---- Source excerpt
This line of argument misses the point. For one thing, as performance artist Holly Hughes puts it, “That so little money is spent on controversial work, work that challenges our complacency or that makes us look at what’s going on in the world, is not something to brag about.” For another, it just doesn’t wash in Protestant-ethic America. There’s a longstanding mistrust of artists who represent, in our national tradition, the antithesis of all that’s encompassed by the phrase “traditional family values”—the cornerstone not only of campaigns of Buchanan, Helms and Wildmon, but the platform on which the American electorate put Ronald Reagan and George Bush in the White House. “Artists are traditionally thought of as bohemian,” explains Zelda Fichandler, artistic director of the Acting Company and of New York University’s graduate acting program. “The arts permit maverick styles of living—you don’t have to have a house and two children to live in the arts world. So we’re considered nonconformist, nonconventional, even frivolous.” Commenting on the pro-NEA mail coming from his constituency last year, one Congress member remarked, “Most of my favorable letters are coming from actors and artists and very few from real people.”
It’s no wonder artists aren’t counted as “real people.” According to an NEA report developed under Frank Hodsoll’s chairmanship, only nine American states require art classes in high school; more than 80 per cent of Americans have had no lessons in visual arts, ballet, creative writing, art appreciation or music appreciation. In Cincinnati in 1990, of 50 prospective jurors being considered for the obscenity trial of the Contemporary Arts Center, which had exhibited Robert Mapplethorpe’s photographs, the New York Times reported, “only three had ever been to an art museum.”
Pat Buchanan’s biggest applause line in his campaign stump speech comes when he refers to the NEA as “the upholstered playpen of the arts and crafts auxiliary of the liberal establishment.” Artists, in this view, are infantile, narcissistic, non-productive, un-American. The same qualities, in other words, often attributed to homosexuals. Indeed, the artist has historically been associated with groups relegated to the fringes of society. In 16th-century Europe, for instance, writes theatre historian Jonas Barish, “Jews and actors were lumped together as undesirable members of society, like prostitutes”; and at the time of the French Revolution, the National Assembly debated the status of Jews and of actors together. Both were seen as predators, Barish explains, feeding off the gullibility and goodwill of working people.
More recently in this country, the images of prostitute, outsider and artist converge in the homosexual (at least, that is, in the male homosexual): Instead of putting away his crayons and getting on with his productive—and reproductive—life, he remains oversexed, yet infantilized, fixated on such fripperies as opera, poetry, theatre. (These attributes converge in stereotypes of African-Americans as well, who, also often associated with the arts, are also accused of being oversexed and lazy, and therefore equally nonproductive. It’s no surprise that Buchanan exploits these images too, by blaming welfare and affirmative action for the sorry condition of the American economy. Indeed, in his Tongues Untied ad, according to Marlon Riggs, Buchanan’s “anti-quota race-baiting has now fused with a brazen display of anti-gay bigotry.”) Thus, all the arts, no matter how “mainstream” in style or viewpoint, are fringe in America; homosexuals are simply a handy—and volatile—emblem of that status.
--------
---- Data entries
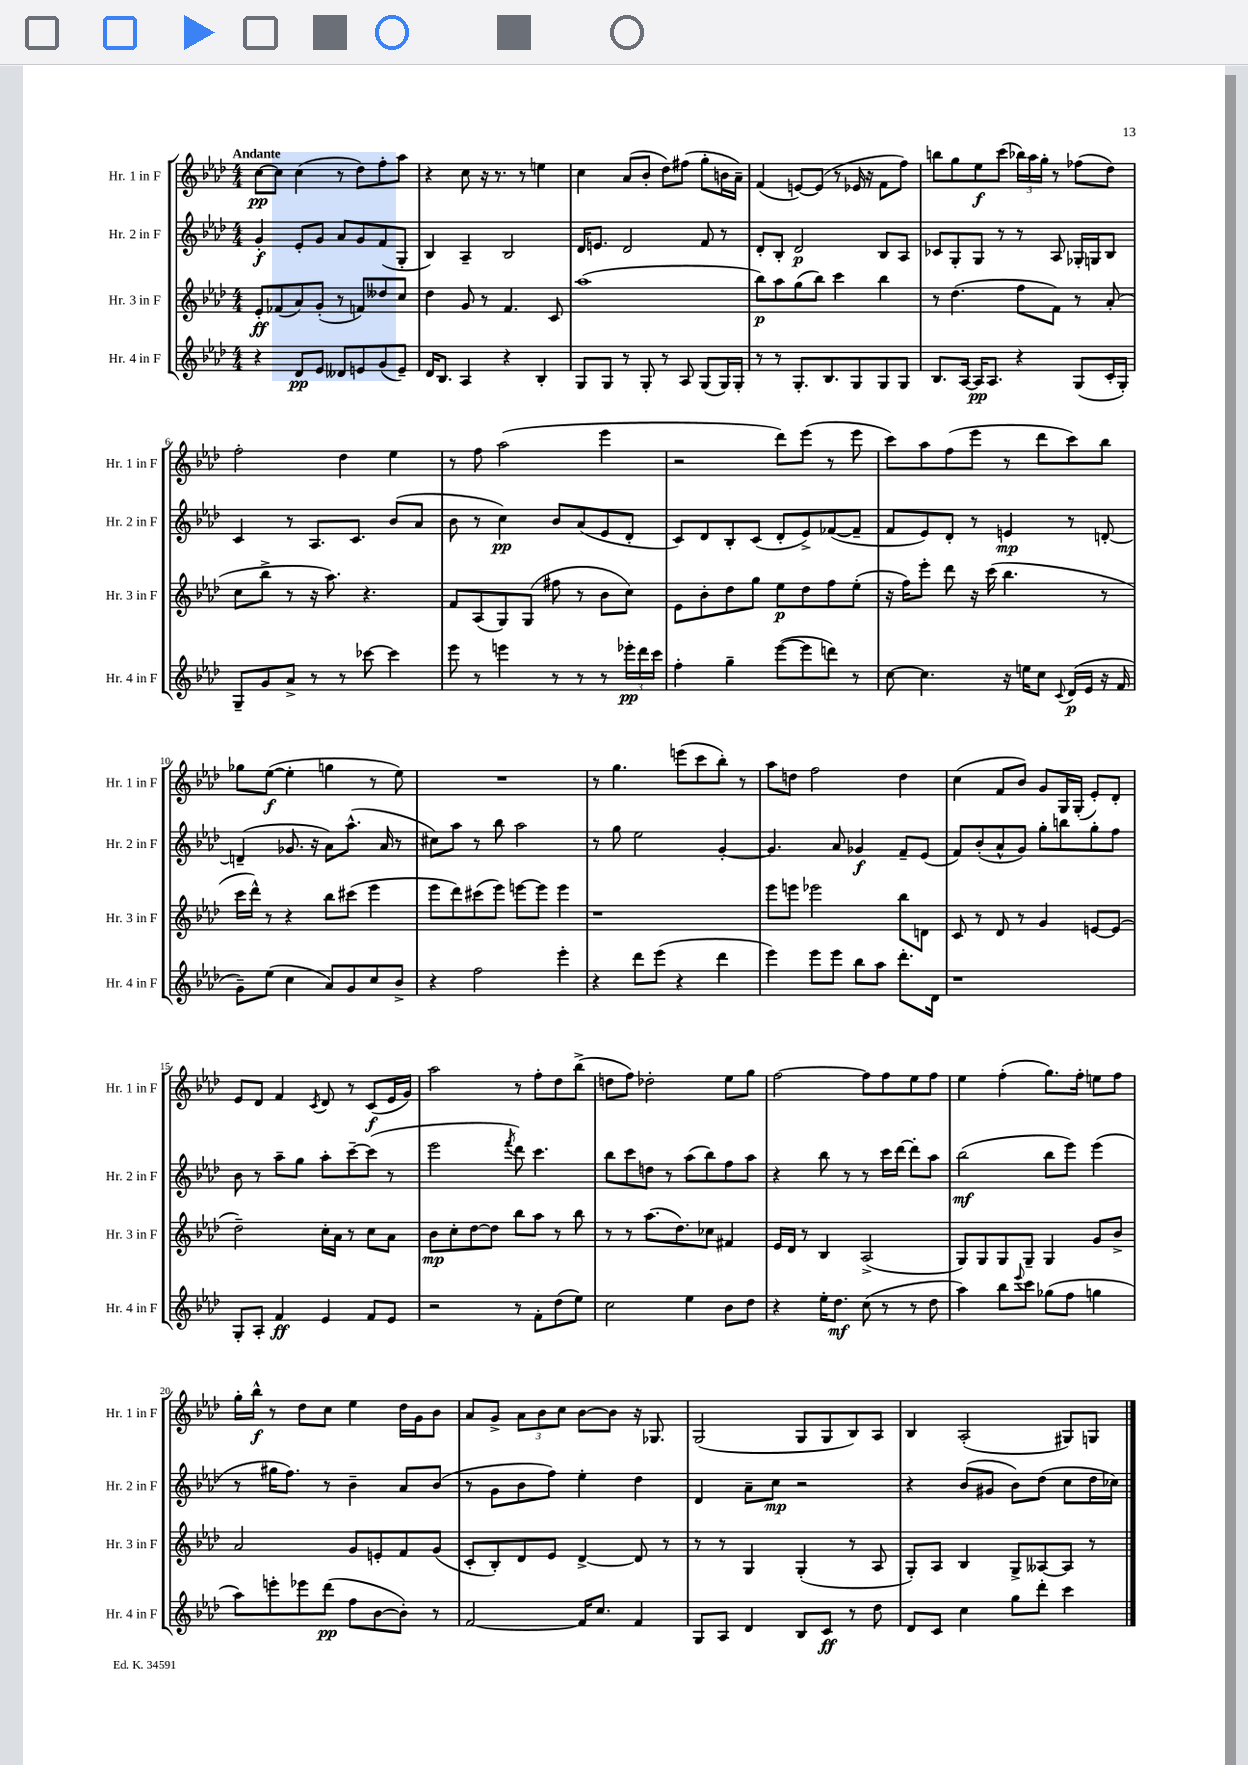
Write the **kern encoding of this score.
--------
---- Data entries
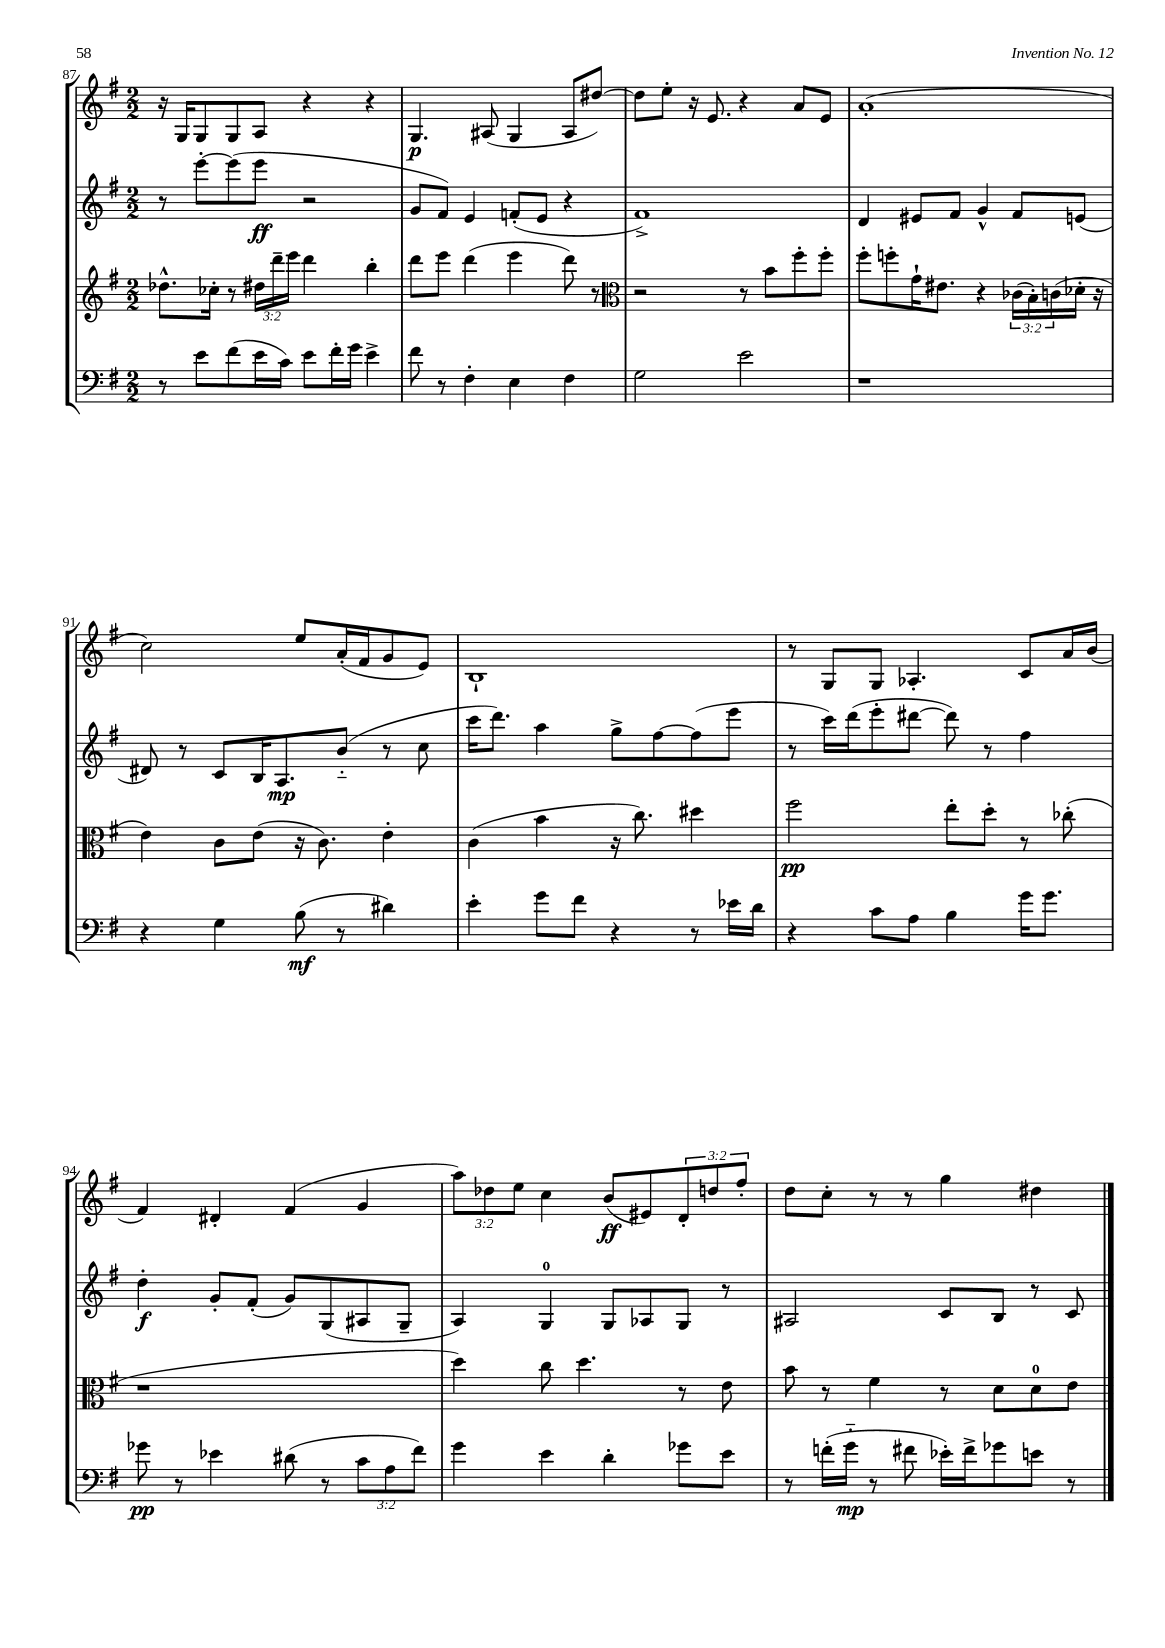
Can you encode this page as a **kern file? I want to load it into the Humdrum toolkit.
--------
__What is asked__:
a) Translate this sentence from the essay excerpt on artists and the NEA into Spanish: "It’s no wonder artists aren’t counted as “real people.”"
b) According to the NEA report cited in the essay excerpt on artists and the NEA, more than 80 per cent of Americans have had no lessons in certain subjects. List every one of those subjects.
c) Go on with the essay excerpt on artists and the NEA, starting right after its final sentence.

__Exercise results__:
a) No es de extrañar que a los artistas no se les considere «gente real».

b) visual arts, ballet, creative writing, art appreciation, music appreciation

c)
Of course, fin-de-siecle America is not the first place that the state has been so suspicious of artists. The anti-theatrical prejudice in the West goes all the way back to Plato, as Jonas Barish has shown, and has been sustained throughout the ages by powers that have wanted to keep a tight lid on the citizenry. The artist is banished from Plato’s Republic for representing pale imitations, an inferior version, of the world. What’s more, in Plato’s view, the arts acquaint us with evils that otherwise would remain repressed, and further, work against the motives of the state by inflaming the spectators’ passions instead of appealing to their reason. Worst of all—and in this respect theatre is the worst of the worst—the arts hint, and sometimes even demonstrate, that the individual is changeable. If an actor can play various roles, how can the state maintain the public order which, Plato insists, depends on total adherence to assigned tasks and functions—in terms of professions, class, gender, and so on?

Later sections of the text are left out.